:: DATA IN THIS EXERCISE ::
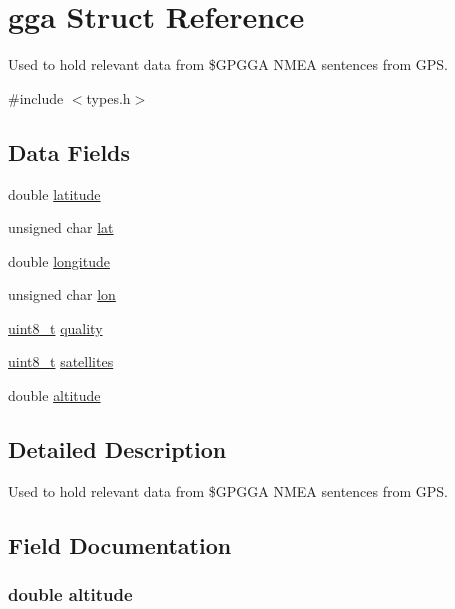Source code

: \hypertarget{structgga}{}\section{gga Struct Reference}
\label{structgga}


Used to hold relevant data from \$\+G\+P\+G\+GA N\+M\+EA sentences from G\+PS.  




{\ttfamily \#include $<$types.\+h$>$}

\subsection*{Data Fields}
\begin{DoxyCompactItemize}
\item 
double \hyperlink{structgga_a76714bdbc5c536fa77dfb14533ff82a9}{latitude}
\item 
unsigned char \hyperlink{structgga_a6a2e4ad53afd61fcd716002fc2965220}{lat}
\item 
double \hyperlink{structgga_ac155e35fdeebafc89723a51520fb9fe6}{longitude}
\item 
unsigned char \hyperlink{structgga_a7e55b80071251dcef4239e60122980a4}{lon}
\item 
\hyperlink{types_8h_aba7bc1797add20fe3efdf37ced1182c5}{uint8\+\_\+t} \hyperlink{structgga_a0b48c8041be823080e6346c1731a54ed}{quality}
\item 
\hyperlink{types_8h_aba7bc1797add20fe3efdf37ced1182c5}{uint8\+\_\+t} \hyperlink{structgga_aa306fbda3e6f642c3668c299361d25d0}{satellites}
\item 
double \hyperlink{structgga_a2b13d276aee0d9fd646c8fa3647e869b}{altitude}
\end{DoxyCompactItemize}


\subsection{Detailed Description}
Used to hold relevant data from \$\+G\+P\+G\+GA N\+M\+EA sentences from G\+PS. 

\subsection{Field Documentation}
\subsubsection[{\texorpdfstring{altitude}{altitude}}]{\setlength{\rightskip}{0pt plus 5cm}double altitude}\hypertarget{structgga_a2b13d276aee0d9fd646c8fa3647e869b}{}\label{structgga_a2b13d276aee0d9fd646c8fa3647e869b}
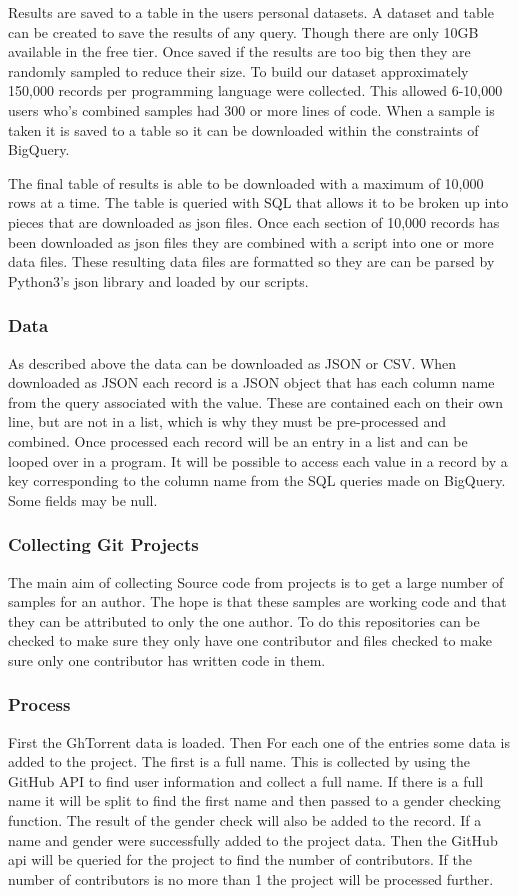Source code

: \documentclass{article}
\begin{document}
Results are saved to a table in the users personal datasets. A dataset and table can be created to save the results of any query. Though there are only 10GB available in the free tier. Once saved if the results are too big then they are randomly sampled to reduce their size. To build our dataset approximately 150,000 records per programming language were collected. This allowed 6-10,000 users who's combined samples had 300 or more lines of code. When a sample is taken it is saved to a table so it can be downloaded within the constraints of BigQuery.

The final table of results is able to be downloaded with a maximum of 10,000 rows at a time. The table is queried with SQL that allows it to be broken up into pieces that are downloaded as json files. Once each section of 10,000 records has been downloaded as json files they are combined with a script into one or more data files. These resulting data files are formatted so they are can be parsed by Python3's json library and loaded by our scripts.

\subsubsection*{Data}
As described above the data can be downloaded as JSON or CSV. When downloaded as JSON each record is a JSON object that has each column name from the query associated with the value. These are contained each on their own line, but are not in a list, which is why they must be pre-processed and combined. Once processed each record will be an entry in a list and can be looped over in a program. It will be possible to access each value in a record by a key corresponding to the column name from the SQL queries made on BigQuery. Some fields may be null.

\subsubsection{Collecting Git Projects}
The main aim of collecting Source code from projects is to get a large number of samples for an author. The hope is that these samples are working code and that they can be attributed to only the one author. To do this repositories can be checked to make sure they only have one contributor and files checked to make sure only one contributor has written code in them.

\subsubsection*{Process}
First the GhTorrent data is loaded. Then For each one of the entries some data is added to the project. The first is a full name. This is collected by using the GitHub API to find user information and collect a full name. If there is a full name it will be split to find the first name and then passed to a gender checking function. The result of the gender check will also be added to the record. If a name and gender were successfully added to the project data. Then the GitHub api will be queried for the project to find the number of contributors. If the number of contributors is no more than 1 the project will be processed further.
\end{document}
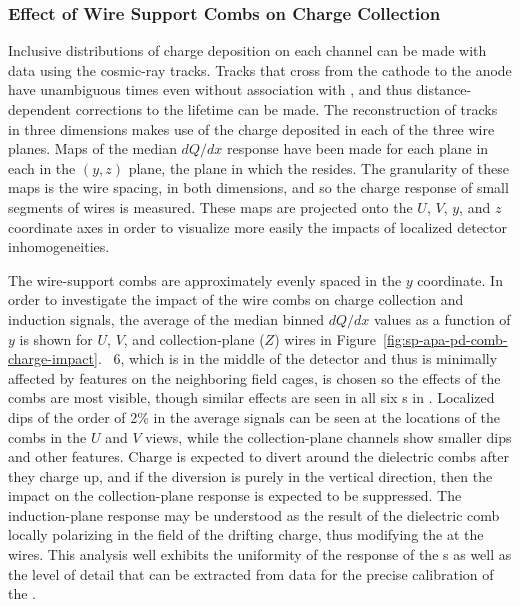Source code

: \subsubsection{Effect of Wire Support Combs on Charge Collection}
\label{sec:fdsp-apa-qa-protodune-ops-combs-charge}

Inclusive distributions of charge deposition on each channel can be made with  data using the cosmic-ray tracks.  Tracks that cross from the cathode to the anode have unambiguous times even without association with , and thus distance-dependent corrections to the lifetime can be made.  The reconstruction of tracks in three dimensions makes use of the charge deposited in each of the three wire planes.  Maps of the median $dQ/dx$ response have been made for each plane in each  in the $(y,z)$ plane, the plane in which the  resides.  The granularity of these maps is the wire spacing, in both dimensions, and so the charge response of small segments of wires is measured.  These maps are projected onto the $U$, $V$, $y$, and $z$ coordinate axes in order to visualize more easily the impacts of localized detector inhomogeneities.

The wire-support combs are approximately evenly spaced in the $y$ coordinate.  In order to investigate the impact of the wire combs on charge collection and induction signals, the average of the median binned $dQ/dx$ values as a function of $y$ is shown for $U$, $V$, and collection-plane ($Z$) wires in Figure~\ref{fig:sp-apa-pd-comb-charge-impact}.  ~6, which is in the middle of the detector and thus is minimally affected by features on the neighboring field cages, is chosen so the effects of the combs are most visible, though similar effects are seen in all six s in .  Localized dips of the order of 2\% in the average signals can be seen at the locations of the combs in the $U$ and $V$ views, while the collection-plane channels show smaller dips and other features.  Charge is expected to divert around the dielectric combs after they charge up, and if the diversion is purely in the vertical direction, then the impact on the collection-plane response is expected to be suppressed.  The induction-plane response may be understood as the result of the dielectric comb locally polarizing in the field of the drifting charge, thus modifying the \efield at the wires.  This analysis well exhibits the uniformity of the response of the  s as well as the level of detail that can be extracted from  data for the precise calibration of the .

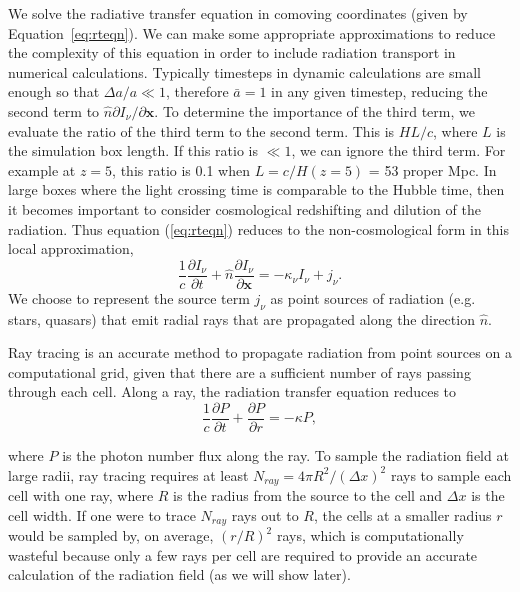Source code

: We solve the radiative transfer equation in comoving coordinates (given by Equation~\ref{eq:rteqn}).
We can make some appropriate approximations to reduce the complexity
of this equation in order to include radiation transport
in numerical calculations.  Typically timesteps in dynamic
calculations are small enough so that $\Delta a/a \ll 1$, therefore
$\bar{a} = 1$ in any given timestep, reducing the second term to
$\hat{n} \partial I_\nu/\partial \mathbf{x}$.  To determine the
importance of the third term, we evaluate the ratio of the third term
to the second term.  This is $HL/c$, where $L$ is the simulation box
length.  If this ratio is $\ll 1$, we can ignore the third term.  For
example at $z=5$, this ratio is 0.1 when $L = c/H(z=5)$ = 53 proper
Mpc.  In large boxes where the light crossing time is comparable to
the Hubble time, then it becomes important to consider cosmological
redshifting and dilution of the radiation.  Thus equation
(\ref{eq:rteqn}) reduces to the non-cosmological form in this local
approximation,
%
\begin{equation}
  \frac{1}{c} \frac{\partial I_\nu}{\partial t} + 
  \hat{n} \frac{\partial I_\nu}{\partial \mathbf{x}} =
  -\kappa_\nu I_\nu + j_\nu .
\end{equation}
%
We choose to represent the source term $j_\nu$ as point sources of
radiation (e.g. stars, quasars) that emit radial rays that are
propagated along the direction $\hat{n}$.

Ray tracing is an accurate method to propagate radiation from point
sources on a computational grid, given that there are a sufficient
number of rays passing through each cell.  Along a ray, the radiation
transfer equation reduces to
%
\begin{equation}
\label{eqn:rtray}
\frac{1}{c} \frac{\partial P}{\partial t} + \frac{\partial P}{\partial
  r} = -\kappa P,
\end{equation}

where $P$ is the photon number flux along the ray.  To sample the
radiation field at large radii, ray tracing requires at least $N_{ray}
= 4\pi R^2 / (\Delta x)^2$ rays to sample each cell with one ray,
where $R$ is the radius from the source to the cell and $\Delta x$ is
the cell width.  If one were to trace $N_{ray}$ rays out to $R$, the
cells at a smaller radius $r$ would be sampled by, on average,
$(r/R)^2$ rays, which is computationally wasteful because only a few
rays per cell  are required to provide an accurate calculation
of the radiation field (as we will show later).

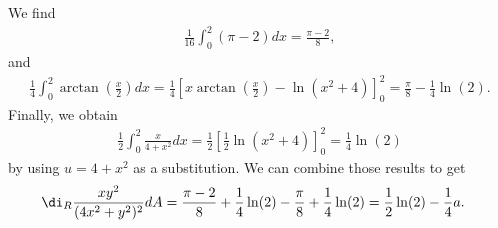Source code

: \documentclass{article}
\begin{document}
We find
\begin{align*}
	\frac{1}{16}\int_0^2 (\pi-2)dx = \frac{\pi-2}{8},
\end{align*}
and
\begin{align*}
	\frac{1}{4}\int_0^2 \arctan\left(\frac{x}{2}\right)dx
	=\frac{1}{4}\left[x\arctan\left(\frac{x}{2}\right)
		-\ln (x^2+4)\right]^2_0=
	\frac{\pi}{8}-\frac{1}{4}\ln(2).
\end{align*}
Finally, we obtain
\begin{align*}
	\frac{1}{2}\int_0^2\frac{x}{4+x^2}dx=\frac{1}{2}\left[\frac{1}{2}\ln(x^2+4)\right]_0^2=\frac{1}{4}\ln(2)
\end{align*}
by using $u=4+x^2$ as a substitution. We can combine those results
to get
\begin{align*}
	\di_R\frac{xy^2}{(4x^2+y^2)^2}dA
	 & =\frac{\pi-2}{8}+\frac{1}{4}\ln(2)-\frac{\pi}{8}+\frac{1}{4}\ln(2)
	=\frac{1}{2}\ln(2)-\frac{1}{4}   a.
\end{align*}
\end{document}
:::
◆ **WHAT NEEDS TO BE DONE**
The required result is an exact copy of the lines from the line containing "of the radiation field" through the end of the entries, with every picture left out.

◆ **SOLUTION TO THIS TASK**
of the radiation field (as we will show later).

Source code

: \documentclass{article}
\begin{document}
We find
\begin{align*}
	\frac{1}{16}\int_0^2 (\pi-2)dx = \frac{\pi-2}{8},
\end{align*}
and
\begin{align*}
	\frac{1}{4}\int_0^2 \arctan\left(\frac{x}{2}\right)dx
	=\frac{1}{4}\left[x\arctan\left(\frac{x}{2}\right)
		-\ln (x^2+4)\right]^2_0=
	\frac{\pi}{8}-\frac{1}{4}\ln(2).
\end{align*}
Finally, we obtain
\begin{align*}
	\frac{1}{2}\int_0^2\frac{x}{4+x^2}dx=\frac{1}{2}\left[\frac{1}{2}\ln(x^2+4)\right]_0^2=\frac{1}{4}\ln(2)
\end{align*}
by using $u=4+x^2$ as a substitution. We can combine those results
to get
\begin{align*}
	\di_R\frac{xy^2}{(4x^2+y^2)^2}dA
	 & =\frac{\pi-2}{8}+\frac{1}{4}\ln(2)-\frac{\pi}{8}+\frac{1}{4}\ln(2)
	=\frac{1}{2}\ln(2)-\frac{1}{4}   a.
\end{align*}
\end{document}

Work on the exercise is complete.